After the war, Turing can finally devote himself to the materialization of the ideal machine designed in his article of 1936. He entered the National Laboratory of Physics, near London, where he wrote in three months the project to build a prototype of 'Automatic Computing Engine (ACE). It is not a simple calculator, as in competing American projects, but a machine capable of processing any type of data. With the plans quickly completed, Turing let programmers and engineers build the ACE, which did not come into service until 1950.

Meanwhile, in October 1948 he joined Max Newman's team at the University of Manchester. And it is in fact there that, in June of the same year, the first program in the world runs on a computer also designed largely according to Turing's ideas. Paradoxically, in this period of concretization of his work, the scientist begins to lose interest in this emerging computer science. "Because his deep ambition went far beyond," reveals Jean Lassègue. He wanted to build a brain equivalent capable of thinking. "

The thinking machine

Turing is now focusing on the conceptual possibility of lending intelligence to machines. In October 1950, he published his article entitled "The computer and intelligence" in the philosophical review Mind. Often considered as laying the basis for what will become artificial intelligence, the text opens with the game of imitation, in which the researcher imagines the way for a machine to pretend to be a human being.

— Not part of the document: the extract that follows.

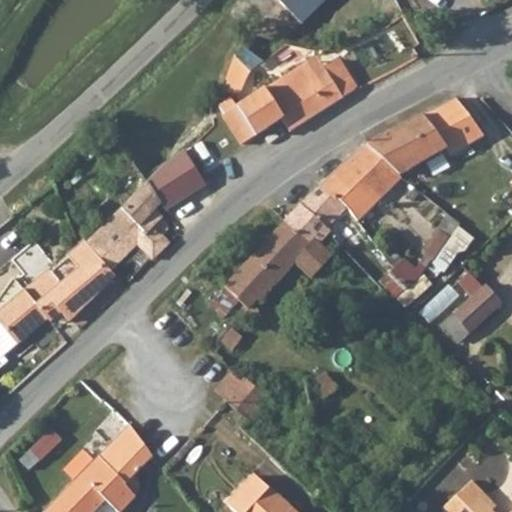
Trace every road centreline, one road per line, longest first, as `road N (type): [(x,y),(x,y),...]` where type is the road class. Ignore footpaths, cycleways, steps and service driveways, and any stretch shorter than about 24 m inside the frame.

"Besides, after having built the computer, a deterministic machine which exploits in all its extension the domain of what is calculable, Turing comes up against the biological processes which maintain with determinism a very different relationship", notes Jean Lassègue. It is impossible, for example, to predict the vagaries of the evolution of forms (leaves of a plant, animal jaws, etc.) over random micro-changes spread over thousands of millennia. By questioning the regularity of the distribution of the leaves of a plant and its mathematical rules, Alan Turing revives his childhood passion. The secret which he then endeavors to unravel becomes that of matter: how does it know what form to take? In 1952, he published an article on this question in the journal Philosophical Transactions of the Royal Society, which would become a founder in theoretical biology.

A tragic end

But the last two years of his life precipitated his tragic end. An adventure with a young man takes him to court, where he pleads guilty to "repeated indecent practices in the company of another man". Considering that he has too much work to go to prison, he accepts the alternative that is offered to him: chemical castration. They can do whatever they want with his body, he thinks, his mind, his software, will remain intact ... "But, under the effect of hormones, he is transformed into what he imagines to be a almost woman. What if thought and body had deeper connections than he thought? What if he was wrong? Asks Jean Lassègue, imagining the last thoughts of the mathematician. On June 7, 1954, Alan Turing was found stiff and cold in his bed. The cyanide apple has done its work.